- [Activity]: Set down each record that follows exactly. Drop the images.
=== Section Start ===
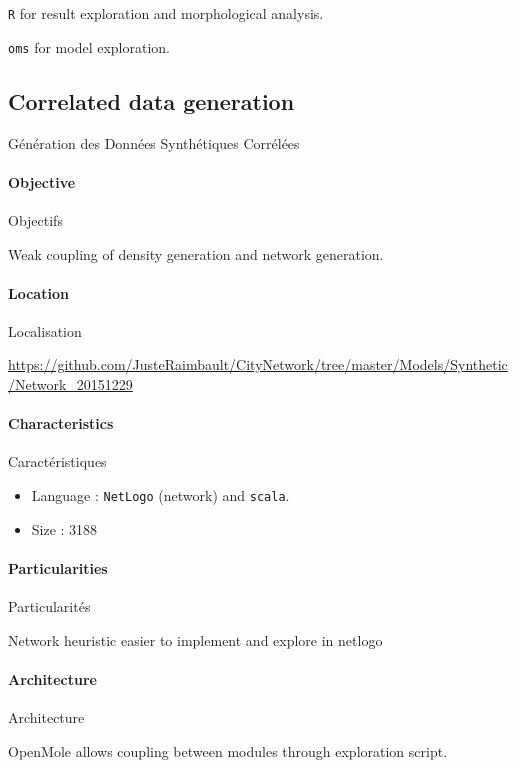 \texttt{R} for result exploration and morphological analysis.

\texttt{oms} for model exploration.





\subsection{Correlated data generation}{Génération des Données Synthétiques Corrélées}

\paragraph{Objective}{Objectifs}

Weak coupling of density generation and network generation.

\paragraph{Location}{Localisation}

\url{https://github.com/JusteRaimbault/CityNetwork/tree/master/Models/Synthetic/Network_20151229}

\paragraph{Characteristics}{Caractéristiques}

\begin{itemize}
\item Language : \texttt{NetLogo} (network) and \texttt{scala}.
\item Size : 3188
\end{itemize}


\paragraph{Particularities}{Particularités}

Network heuristic easier to implement and explore in netlogo

\paragraph{Architecture}{Architecture}

OpenMole allows coupling between modules through exploration script.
=== Section End ===
- [Expected answer]:
 \texttt{R} for result exploration and morphological analysis.

\texttt{oms} for model exploration.





\subsection{Correlated data generation}{Génération des Données Synthétiques Corrélées}

\paragraph{Objective}{Objectifs}

Weak coupling of density generation and network generation.

\paragraph{Location}{Localisation}

\url{https://github.com/JusteRaimbault/CityNetwork/tree/master/Models/Synthetic/Network_20151229}

\paragraph{Characteristics}{Caractéristiques}

\begin{itemize}
\item Language : \texttt{NetLogo} (network) and \texttt{scala}.
\item Size : 3188
\end{itemize}


\paragraph{Particularities}{Particularités}

Network heuristic easier to implement and explore in netlogo

\paragraph{Architecture}{Architecture}

OpenMole allows coupling between modules through exploration script.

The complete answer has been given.